Festina lente, apresúrate despacio. Esta máxima latina fue elegida como lema por un joven Italo Calvino, cuando se graduó en Turín con una tesis sobre Joseph Conrad. Contaba que más que el concepto, lo que le atraía eran los emblemas sugerentes que lo representan: un delfín y un ancla, o una mariposa y un cangrejo, elementos contrarios que establecen entre sí una inesperada armonía. Las redes funcionan. Cuando seleccionaba lecturas para estas vacaciones, encontré un libro de Juan José Millás, que me dedicó hace más de quince años: «para que te apresures despacio», decía. Sonreí al recordar que entonces, cuando me lo escribió, pensé en pedirle un manual de instrucciones. ¿Cómo se hace eso? ¿Deprisa y despacio a la vez?

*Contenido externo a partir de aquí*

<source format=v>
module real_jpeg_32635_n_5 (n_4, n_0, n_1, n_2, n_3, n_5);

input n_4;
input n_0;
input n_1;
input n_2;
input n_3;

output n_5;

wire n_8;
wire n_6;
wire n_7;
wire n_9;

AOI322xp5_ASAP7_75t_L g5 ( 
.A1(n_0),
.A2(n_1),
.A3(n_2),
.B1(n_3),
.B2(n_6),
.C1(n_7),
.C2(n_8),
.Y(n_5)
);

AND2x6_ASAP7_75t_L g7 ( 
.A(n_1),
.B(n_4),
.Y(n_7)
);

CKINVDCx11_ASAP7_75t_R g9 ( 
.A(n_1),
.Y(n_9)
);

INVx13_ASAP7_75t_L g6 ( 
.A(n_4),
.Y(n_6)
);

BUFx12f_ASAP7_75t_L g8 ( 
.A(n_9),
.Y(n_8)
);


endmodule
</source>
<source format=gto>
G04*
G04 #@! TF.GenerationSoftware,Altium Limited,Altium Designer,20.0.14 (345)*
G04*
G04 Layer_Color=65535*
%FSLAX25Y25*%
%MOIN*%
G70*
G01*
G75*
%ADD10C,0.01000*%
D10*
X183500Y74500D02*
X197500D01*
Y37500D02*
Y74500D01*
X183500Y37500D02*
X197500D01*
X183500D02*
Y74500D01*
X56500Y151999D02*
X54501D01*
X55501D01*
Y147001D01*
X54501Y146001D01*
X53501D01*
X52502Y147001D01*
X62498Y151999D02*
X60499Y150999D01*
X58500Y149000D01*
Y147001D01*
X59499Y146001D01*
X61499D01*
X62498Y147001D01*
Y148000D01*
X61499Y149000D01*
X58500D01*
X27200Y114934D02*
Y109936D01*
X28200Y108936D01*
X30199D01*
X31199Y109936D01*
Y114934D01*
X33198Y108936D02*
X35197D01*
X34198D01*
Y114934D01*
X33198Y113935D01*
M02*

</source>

Ahora, con lo aprendido, creo que es imposible comprenderlo si se piensa en el tiempo como una sola unidad. El tiempo es una corriente que discurre desde diferentes tomas. Con una de ellas avanzas, tomas impulso. La otra te permite retroceder, concentrarte, es la ilusión de poner el reloj a cero. El tiempo real se parece mucho a los tiempos literarios, más de lo que creemos. No importa tanto su concatenación, su estructura lineal, sino los tempos, los flashback, cómo entras o sales del presente, el fluir de la conciencia. Hay días que acaban con la sensación de insipidez, días en blanco; y otros que valen por mil, que son lo más parecido a la sensación de tener alas o tijeras. También hay días normales.

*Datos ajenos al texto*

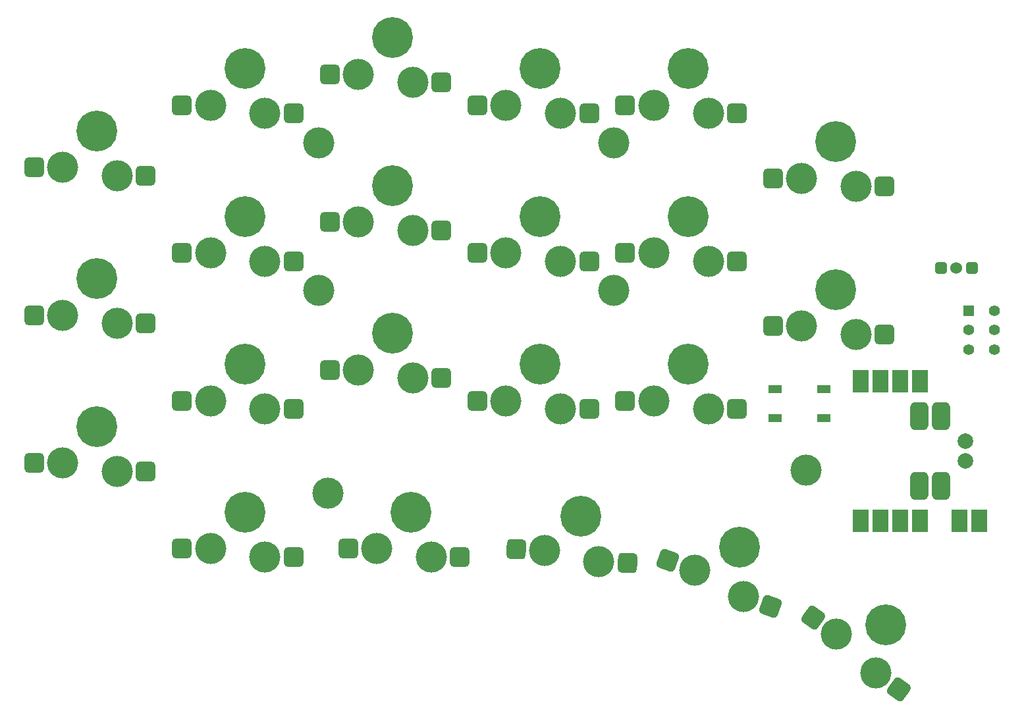
<source format=gbr>
%TF.GenerationSoftware,KiCad,Pcbnew,7.0.2-0*%
%TF.CreationDate,2024-02-20T01:11:18+01:00*%
%TF.ProjectId,defiant,64656669-616e-4742-9e6b-696361645f70,v0.1*%
%TF.SameCoordinates,Original*%
%TF.FileFunction,Soldermask,Bot*%
%TF.FilePolarity,Negative*%
%FSLAX46Y46*%
G04 Gerber Fmt 4.6, Leading zero omitted, Abs format (unit mm)*
G04 Created by KiCad (PCBNEW 7.0.2-0) date 2024-02-20 01:11:18*
%MOMM*%
%LPD*%
G01*
G04 APERTURE LIST*
G04 Aperture macros list*
%AMRoundRect*
0 Rectangle with rounded corners*
0 $1 Rounding radius*
0 $2 $3 $4 $5 $6 $7 $8 $9 X,Y pos of 4 corners*
0 Add a 4 corners polygon primitive as box body*
4,1,4,$2,$3,$4,$5,$6,$7,$8,$9,$2,$3,0*
0 Add four circle primitives for the rounded corners*
1,1,$1+$1,$2,$3*
1,1,$1+$1,$4,$5*
1,1,$1+$1,$6,$7*
1,1,$1+$1,$8,$9*
0 Add four rect primitives between the rounded corners*
20,1,$1+$1,$2,$3,$4,$5,0*
20,1,$1+$1,$4,$5,$6,$7,0*
20,1,$1+$1,$6,$7,$8,$9,0*
20,1,$1+$1,$8,$9,$2,$3,0*%
G04 Aperture macros list end*
%ADD10C,5.250000*%
%ADD11RoundRect,0.500000X-0.750000X-0.775000X0.750000X-0.775000X0.750000X0.775000X-0.750000X0.775000X0*%
%ADD12C,4.000000*%
%ADD13RoundRect,0.500000X-0.789533X-0.734686X0.708412X-0.813190X0.789533X0.734686X-0.708412X0.813190X0*%
%ADD14R,2.000000X3.000000*%
%ADD15C,2.000000*%
%ADD16RoundRect,0.575000X0.575000X-1.225000X0.575000X1.225000X-0.575000X1.225000X-0.575000X-1.225000X0*%
%ADD17RoundRect,0.500000X-1.062296X-0.186149X0.151229X-1.067827X1.062296X0.186149X-0.151229X1.067827X0*%
%ADD18RoundRect,0.381000X0.381000X0.381000X-0.381000X0.381000X-0.381000X-0.381000X0.381000X-0.381000X0*%
%ADD19C,1.524000*%
%ADD20RoundRect,0.500000X-0.969835X-0.471747X0.439704X-0.984777X0.969835X0.471747X-0.439704X0.984777X0*%
%ADD21RoundRect,0.500000X0.750000X0.775000X-0.750000X0.775000X-0.750000X-0.775000X0.750000X-0.775000X0*%
%ADD22R,1.400000X1.400000*%
%ADD23C,1.400000*%
%ADD24R,1.700000X1.000000*%
G04 APERTURE END LIST*
D10*
%TO.C,T0*%
X108176779Y-119757219D03*
X108176779Y-119757219D03*
D11*
X100101779Y-124457219D03*
D12*
X103776779Y-124457219D03*
X110776779Y-125507219D03*
D11*
X114451779Y-125507219D03*
%TD*%
D10*
%TO.C,T2*%
X151402214Y-120270094D03*
X151402214Y-120270094D03*
D13*
X143092302Y-124541040D03*
D12*
X146762265Y-124733375D03*
X153697719Y-126148287D03*
D13*
X157367683Y-126340622D03*
%TD*%
D14*
%TO.C,U1*%
X202640412Y-120905093D03*
X200100412Y-120905093D03*
X195020412Y-102905093D03*
X192480412Y-102905093D03*
X189940412Y-102905093D03*
X187400412Y-102905093D03*
X187400412Y-120905093D03*
X189940412Y-120905093D03*
X192480412Y-120905093D03*
X195020412Y-120905093D03*
D15*
X200870412Y-110635093D03*
X200870412Y-113175093D03*
D16*
X197670412Y-107405093D03*
X197670412Y-116405093D03*
X194895412Y-107405093D03*
X194895412Y-116405093D03*
%TD*%
D12*
%TO.C,REF\u002A\u002A*%
X117652213Y-91260093D03*
%TD*%
%TO.C,*%
X180377963Y-114406770D03*
%TD*%
%TO.C,*%
X118862214Y-117300092D03*
%TD*%
D10*
%TO.C,C5R2*%
X184176784Y-72140093D03*
X184176784Y-72140093D03*
D11*
X176101784Y-76840093D03*
D12*
X179776784Y-76840093D03*
X186776784Y-77890093D03*
D11*
X190451784Y-77890093D03*
%TD*%
D10*
%TO.C,T4*%
X190577573Y-134259665D03*
X190577573Y-134259665D03*
D17*
X181282170Y-133315679D03*
D12*
X184255308Y-135475790D03*
X189301252Y-140439754D03*
D17*
X192274389Y-142599865D03*
%TD*%
D10*
%TO.C,T1*%
X129551779Y-119757218D03*
X129551779Y-119757218D03*
D11*
X121476779Y-124457218D03*
D12*
X125151779Y-124457218D03*
X132151779Y-125507218D03*
D11*
X135826779Y-125507218D03*
%TD*%
D12*
%TO.C,REF\u002A\u002A*%
X155652214Y-72250093D03*
%TD*%
D18*
%TO.C,J1*%
X201677963Y-88406771D03*
X197677963Y-88406771D03*
D19*
X199677963Y-88406771D03*
%TD*%
D10*
%TO.C,T3*%
X171804793Y-124303461D03*
X171804793Y-124303461D03*
D20*
X162609280Y-125958204D03*
D12*
X166062651Y-127215128D03*
X172281378Y-130595946D03*
D20*
X175734748Y-131852870D03*
%TD*%
D10*
%TO.C,C5R3*%
X184176785Y-91140094D03*
X184176785Y-91140094D03*
D11*
X176101785Y-95840094D03*
D12*
X179776785Y-95840094D03*
X186776785Y-96890094D03*
D11*
X190451785Y-96890094D03*
%TD*%
D12*
%TO.C,REF\u002A\u002A*%
X117652214Y-72250093D03*
%TD*%
%TO.C,REF\u002A\u002A*%
X155652214Y-91260092D03*
%TD*%
D10*
%TO.C,C3R1*%
X146176778Y-62757218D03*
X146176778Y-62757218D03*
D21*
X152451778Y-68507218D03*
D12*
X148776778Y-68507218D03*
X141776778Y-67457218D03*
D21*
X138101778Y-67457218D03*
%TD*%
D10*
%TO.C,C3R3*%
X146176778Y-100757216D03*
X146176778Y-100757216D03*
D21*
X152451778Y-106507216D03*
D12*
X148776778Y-106507216D03*
X141776778Y-105457216D03*
D21*
X138101778Y-105457216D03*
%TD*%
D10*
%TO.C,C2R3*%
X127176777Y-96757217D03*
X127176777Y-96757217D03*
D21*
X133451777Y-102507217D03*
D12*
X129776777Y-102507217D03*
X122776777Y-101457217D03*
D21*
X119101777Y-101457217D03*
%TD*%
D10*
%TO.C,C3R2*%
X146176778Y-81757218D03*
X146176778Y-81757218D03*
D21*
X152451778Y-87507218D03*
D12*
X148776778Y-87507218D03*
X141776778Y-86457218D03*
D21*
X138101778Y-86457218D03*
%TD*%
D10*
%TO.C,C0R2*%
X89176779Y-89757216D03*
X89176779Y-89757216D03*
D21*
X95451779Y-95507216D03*
D12*
X91776779Y-95507216D03*
X84776779Y-94457216D03*
D21*
X81101779Y-94457216D03*
%TD*%
D10*
%TO.C,C0R1*%
X89176778Y-70757218D03*
X89176778Y-70757218D03*
D21*
X95451778Y-76507218D03*
D12*
X91776778Y-76507218D03*
X84776778Y-75457218D03*
D21*
X81101778Y-75457218D03*
%TD*%
D10*
%TO.C,C0R3*%
X89176778Y-108757217D03*
X89176778Y-108757217D03*
D21*
X95451778Y-114507217D03*
D12*
X91776778Y-114507217D03*
X84776778Y-113457217D03*
D21*
X81101778Y-113457217D03*
%TD*%
D10*
%TO.C,C4R2*%
X165176779Y-81757218D03*
X165176779Y-81757218D03*
D21*
X171451779Y-87507218D03*
D12*
X167776779Y-87507218D03*
X160776779Y-86457218D03*
D21*
X157101779Y-86457218D03*
%TD*%
D10*
%TO.C,C1R3*%
X108176778Y-100757217D03*
X108176778Y-100757217D03*
D21*
X114451778Y-106507217D03*
D12*
X110776778Y-106507217D03*
X103776778Y-105457217D03*
D21*
X100101778Y-105457217D03*
%TD*%
D22*
%TO.C,SW3*%
X201277964Y-93856770D03*
D23*
X201277964Y-96356770D03*
X201277964Y-98856770D03*
X204577964Y-93856770D03*
X204577964Y-96356770D03*
X204577964Y-98856770D03*
%TD*%
D24*
%TO.C,SW2*%
X182647963Y-103916770D03*
X176347963Y-103916770D03*
X182647963Y-107716770D03*
X176347963Y-107716770D03*
%TD*%
D10*
%TO.C,C2R2*%
X127176777Y-77757217D03*
X127176777Y-77757217D03*
D21*
X133451777Y-83507217D03*
D12*
X129776777Y-83507217D03*
X122776777Y-82457217D03*
D21*
X119101777Y-82457217D03*
%TD*%
D10*
%TO.C,C2R1*%
X127176779Y-58757217D03*
X127176779Y-58757217D03*
D21*
X133451779Y-64507217D03*
D12*
X129776779Y-64507217D03*
X122776779Y-63457217D03*
D21*
X119101779Y-63457217D03*
%TD*%
D10*
%TO.C,C1R2*%
X108176779Y-81757218D03*
X108176779Y-81757218D03*
D21*
X114451779Y-87507218D03*
D12*
X110776779Y-87507218D03*
X103776779Y-86457218D03*
D21*
X100101779Y-86457218D03*
%TD*%
D10*
%TO.C,C4R3*%
X165176778Y-100757217D03*
X165176778Y-100757217D03*
D21*
X171451778Y-106507217D03*
D12*
X167776778Y-106507217D03*
X160776778Y-105457217D03*
D21*
X157101778Y-105457217D03*
%TD*%
D10*
%TO.C,C1R1*%
X108176779Y-62757217D03*
X108176779Y-62757217D03*
D21*
X114451779Y-68507217D03*
D12*
X110776779Y-68507217D03*
X103776779Y-67457217D03*
D21*
X100101779Y-67457217D03*
%TD*%
D10*
%TO.C,C4R1*%
X165176778Y-62757217D03*
X165176778Y-62757217D03*
D21*
X171451778Y-68507217D03*
D12*
X167776778Y-68507217D03*
X160776778Y-67457217D03*
D21*
X157101778Y-67457217D03*
%TD*%
M02*

</source>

Mr. Wrong —a partir de ahora le llamaré así— está en el mismo lugar que el otro día, cuando me sobresaltó en la playa. Las olas hoy vienen rizadas y la espuma blanca unta la orilla. Lo observo de lejos y no me parece un vagabundo aunque sé que me influye, enganchada como estoy a Italo Calvino, saber que le conoció (aunque puede que tan sólo le encendiera un cigarro). Es curioso cómo cambiamos de punto de vista a medida que conocemos a alguien. La magia es un concepto relativo. La primera impresión a veces cuenta y otras engaña. Hay gente que al principio me parecía insípida, creída o previsible y luego ha resultado ser encantadora. No es mala fe, se debe a un déjà vu latente que empuja a asociar ideas, y nada tiene que ver con la intuición. En ocasiones, cuando se abandona esa especie de escudo ante un hombre o una mujer desconocidos, porque algo ha desactivado la alarma, sientes la maravilla del descubrimiento, y el mundo te parece prodigioso, sacando sus palomas del sombrero.

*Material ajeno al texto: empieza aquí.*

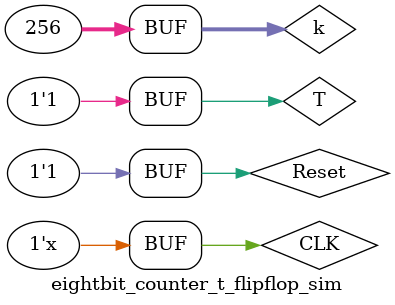
<source format=v>
`timescale 1ns / 1ps

module eightbit_counter_t_flipflop_sim;

reg CLK;
reg Reset;
reg T;
wire [7:0] Q;
integer k;

eightbit_counter_t_flipflop ttul(.CLK(CLK), .Reset(Reset), .T(T), .Q(Q));

always #1 CLK = !CLK;

initial
    begin
        // Reset low (reset), toggle low
        CLK = 0; Reset = 0; T = 0;
        for(k = 0; k < 8; k = k + 1)
            #2;
        
        // Reset low (reset), toggle high 
        CLK = 0; Reset = 0; T = 1;
        for(k = 0; k < 8; k = k + 1)
            #2;
        
        // Reset high (no reset), toggle low
        CLK = 0; Reset = 1; T = 0;
        for(k = 0; k < 8; k = k + 1)
            #2;
        
        // Reset high (no reset), toggle high
        CLK = 0; Reset = 1; T = 1;
        for(k = 0; k < 256; k = k + 1)
            #2;
    end 

endmodule

</source>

El «profesor» me saluda como un soldado —qué cosas hacen los hombres para aproximarse—, se ríe, y pienso que su dentadura, sin lugar a dudas, está necesitada de ortodoncia y blanqueamiento. Me prohíbo volver a mirarle la boca. Se queda absorto ante una familia que está jugando contra las olas, y me dice que aquel matrimonio tan chic, con dos niños de anuncio de cereales, tiene muchos problemas. Me sorprendo con esta propuesta de conversación, y cuando estoy a punto de decirle que a mí me importa un pito que aquella familia sea feliz o no, añade que la mayoría de las familias que exhiben un modelo de perfección esconden algún secreto, como una mancha detrás de un cuadro o una alfombra bajo la cama. Cierra los ojos, yo cuento hasta diez, festina lente, hasta que murmura: ¿Y tú, qué escondes? Pequeño o grande, consciente o no, pero es verdad, todos escondemos algún secreto que ha anidado ahí dentro como si fuera un microbio. No sé si responderle; mi abuela me decía que no acepte caramelos de extraños.